Task to carry out: Copy the records below line for line, leaving out the pictures.

=== Supplied information ===

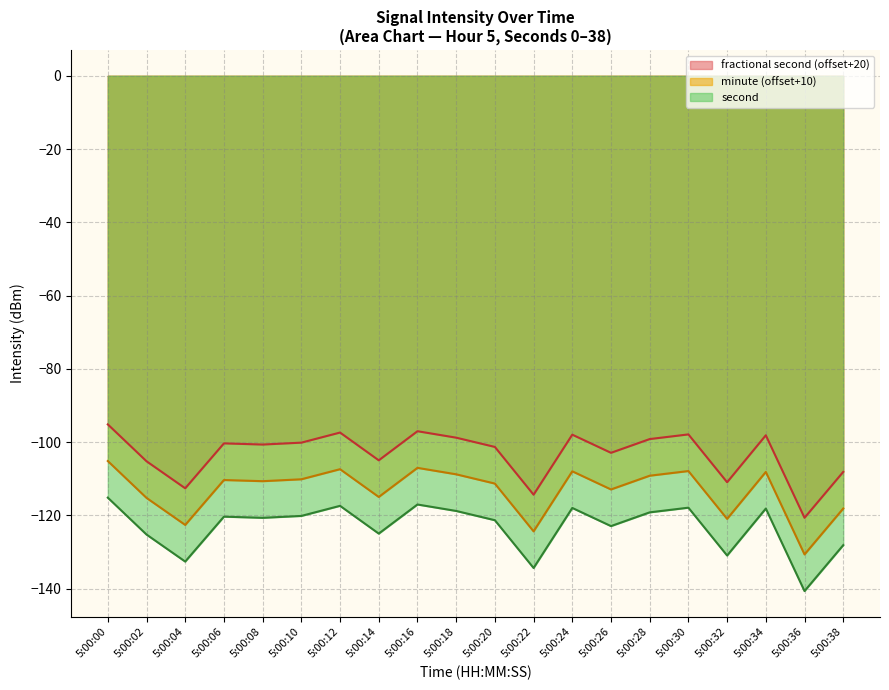

What is the total value across all series at 5:00:26?

-338.7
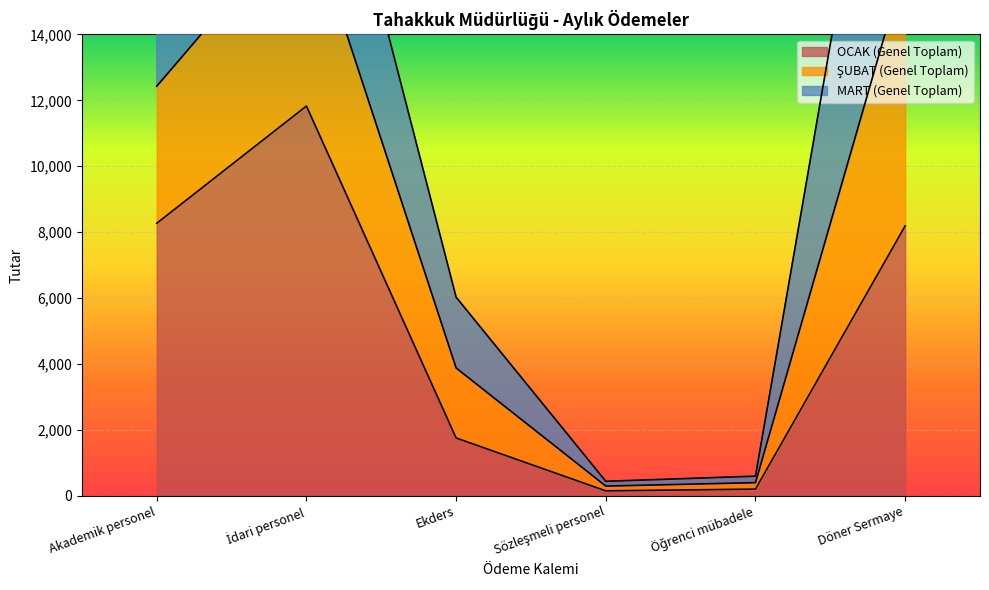

What is the average value of the OCAK (Genel Toplam) series?

5062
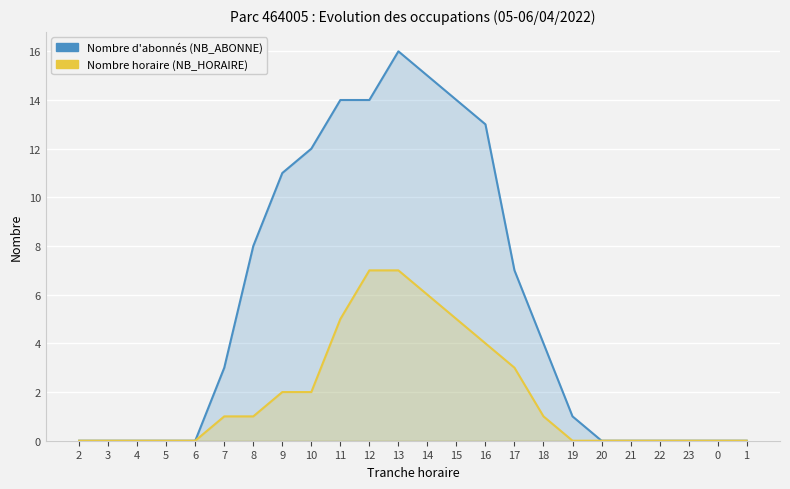

Reading right to left, transcribe all the data shown in this chart.

NB_ABONNE: 0	0	0	0	0	0	1	4	7	13	14	15	16	14	14	12	11	8	3	0	0	0	0	0
NB_HORAIRE: 0	0	0	0	0	0	0	1	3	4	5	6	7	7	5	2	2	1	1	0	0	0	0	0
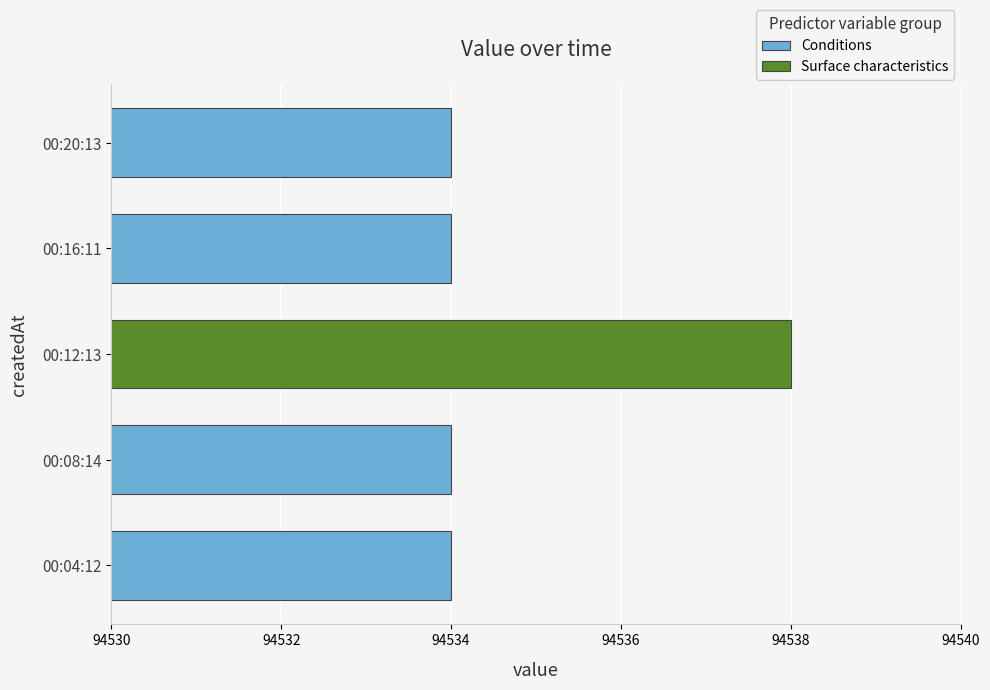

How many categories are shown in the chart?

5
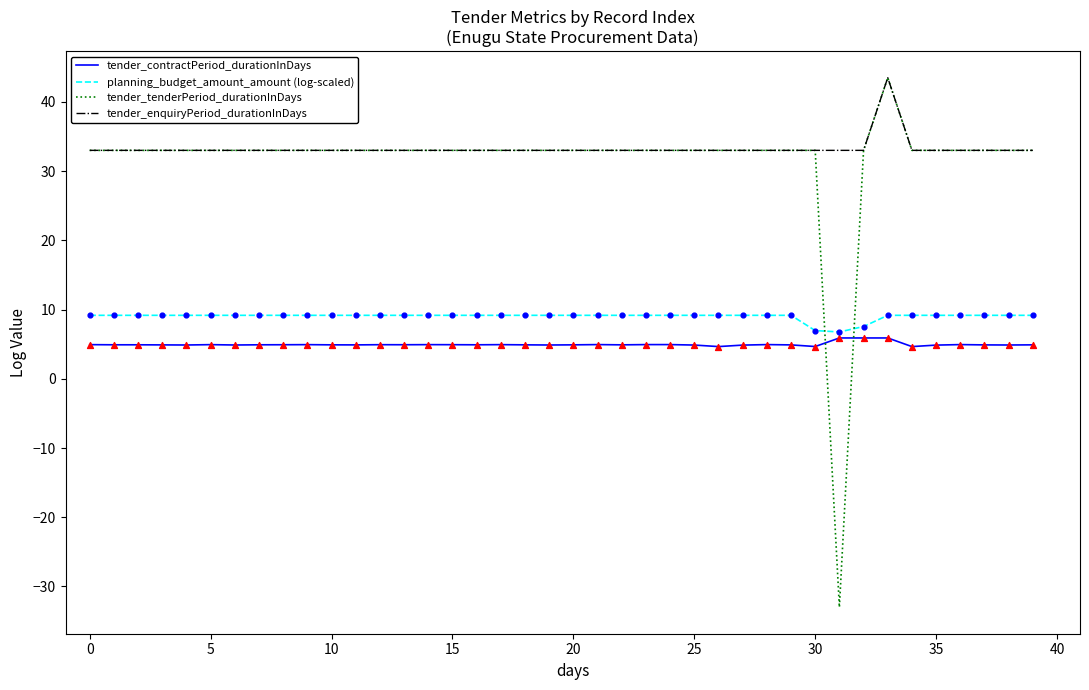

Which series has the largest total across all categories?

tender_enquiryPeriod_durationInDays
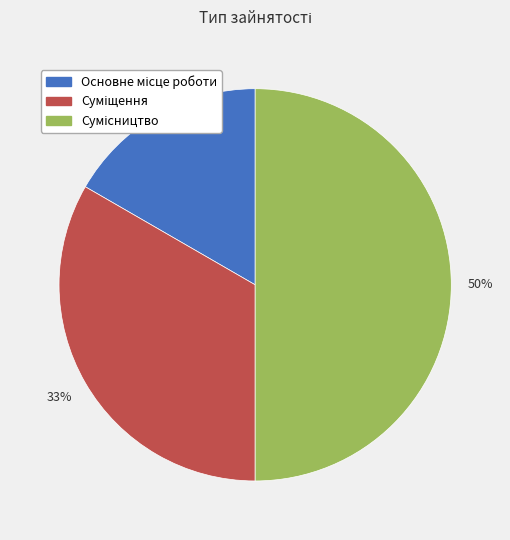

To the nearest percent, what is the difference between the largest and smallest slice percentages?

33%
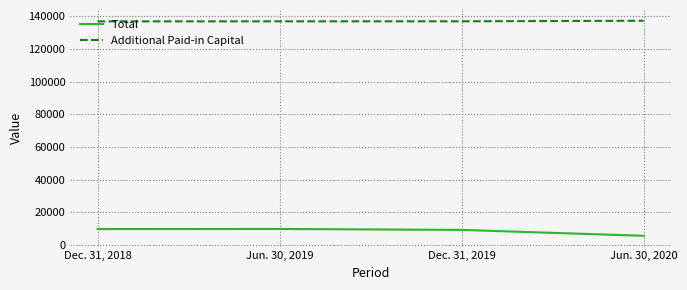

Rank the series by their maximum value, from highest to lowest.

Additional Paid-in Capital, Total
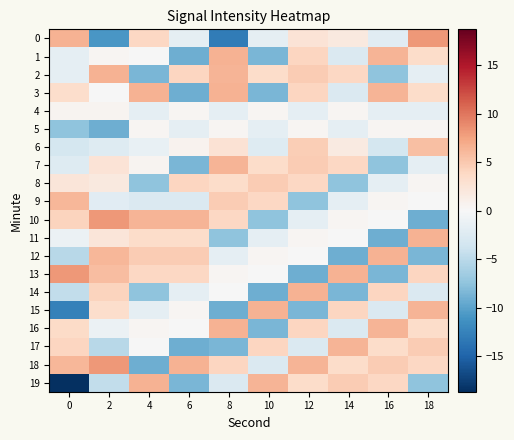

At 4, list the series in order from smallest to largest.

18, 2, 8, 14, 9, 4, 15, 6, 1, 17, 5, 16, 7, 11, 0, 13, 12, 10, 3, 19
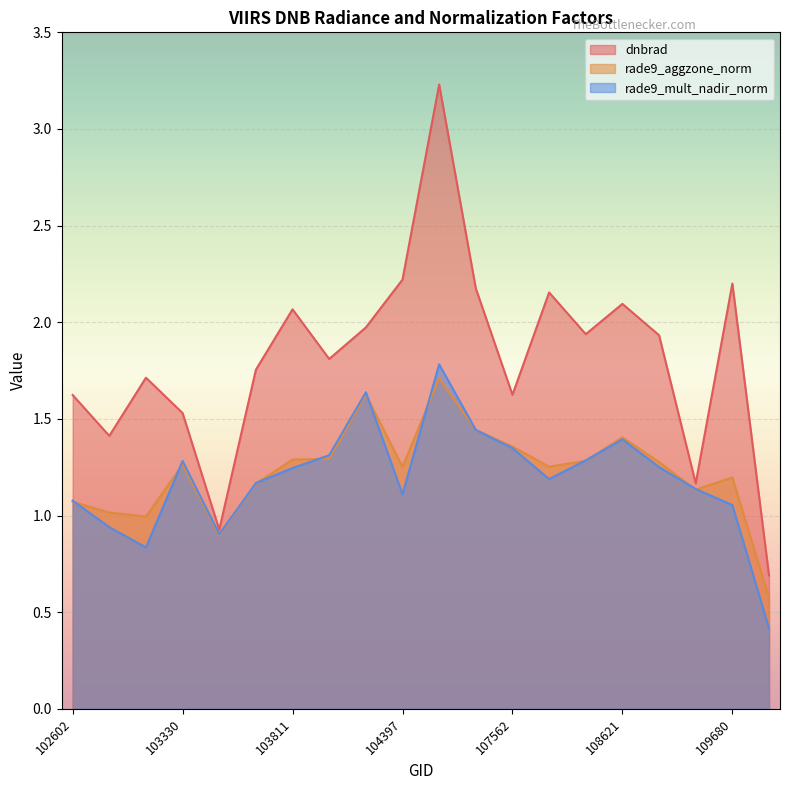

Reading left to right, list all the values displayed in this chart.

dnbrad: 102602=1.6	102964=1.4	103092=1.7	103330=1.5	103448=0.9	103566=1.8	103811=2.1	103928=1.8	104162=2.0	104397=2.2	104405=3.2	104522=2.2	107562=1.6	107923=2.2	108090=1.9	108621=2.1	108974=1.9	109320=1.2	109680=2.2	115692=0.7
rade9_aggzone_norm: 102602=1.1	102964=1.0	103092=1.0	103330=1.3	103448=0.9	103566=1.2	103811=1.3	103928=1.3	104162=1.6	104397=1.3	104405=1.7	104522=1.4	107562=1.4	107923=1.3	108090=1.3	108621=1.4	108974=1.3	109320=1.1	109680=1.2	115692=0.6
rade9_mult_nadir_norm: 102602=1.1	102964=0.9	103092=0.8	103330=1.3	103448=0.9	103566=1.2	103811=1.2	103928=1.3	104162=1.6	104397=1.1	104405=1.8	104522=1.4	107562=1.3	107923=1.2	108090=1.3	108621=1.4	108974=1.3	109320=1.1	109680=1.1	115692=0.4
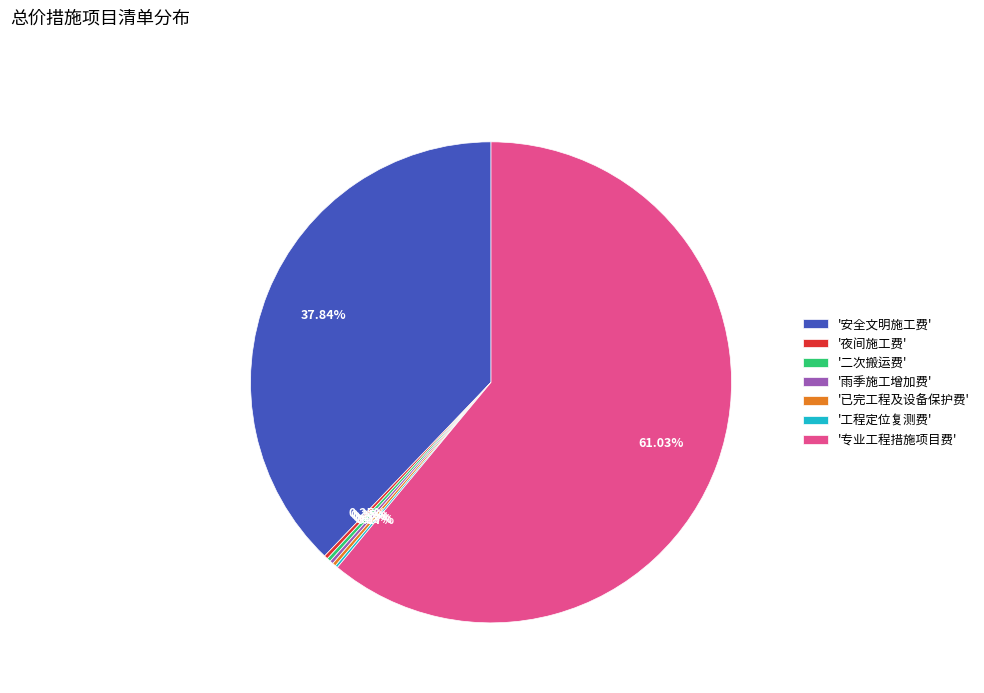

What is the majority slice?

'专业工程措施项目费'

===

Solution for this exercise:
What is the total value across all series at 5:00:26?

-338.7

What is the average value of the OCAK (Genel Toplam) series?

5062

Reading right to left, transcribe all the data shown in this chart.

NB_ABONNE: 0	0	0	0	0	0	1	4	7	13	14	15	16	14	14	12	11	8	3	0	0	0	0	0
NB_HORAIRE: 0	0	0	0	0	0	0	1	3	4	5	6	7	7	5	2	2	1	1	0	0	0	0	0

How many categories are shown in the chart?

5

Which series has the largest total across all categories?

tender_enquiryPeriod_durationInDays

To the nearest percent, what is the difference between the largest and smallest slice percentages?

33%

Rank the series by their maximum value, from highest to lowest.

Additional Paid-in Capital, Total

At 4, list the series in order from smallest to largest.

18, 2, 8, 14, 9, 4, 15, 6, 1, 17, 5, 16, 7, 11, 0, 13, 12, 10, 3, 19

Reading left to right, list all the values displayed in this chart.

dnbrad: 102602=1.6	102964=1.4	103092=1.7	103330=1.5	103448=0.9	103566=1.8	103811=2.1	103928=1.8	104162=2.0	104397=2.2	104405=3.2	104522=2.2	107562=1.6	107923=2.2	108090=1.9	108621=2.1	108974=1.9	109320=1.2	109680=2.2	115692=0.7
rade9_aggzone_norm: 102602=1.1	102964=1.0	103092=1.0	103330=1.3	103448=0.9	103566=1.2	103811=1.3	103928=1.3	104162=1.6	104397=1.3	104405=1.7	104522=1.4	107562=1.4	107923=1.3	108090=1.3	108621=1.4	108974=1.3	109320=1.1	109680=1.2	115692=0.6
rade9_mult_nadir_norm: 102602=1.1	102964=0.9	103092=0.8	103330=1.3	103448=0.9	103566=1.2	103811=1.2	103928=1.3	104162=1.6	104397=1.1	104405=1.8	104522=1.4	107562=1.3	107923=1.2	108090=1.3	108621=1.4	108974=1.3	109320=1.1	109680=1.1	115692=0.4

What is the majority slice?

'专业工程措施项目费'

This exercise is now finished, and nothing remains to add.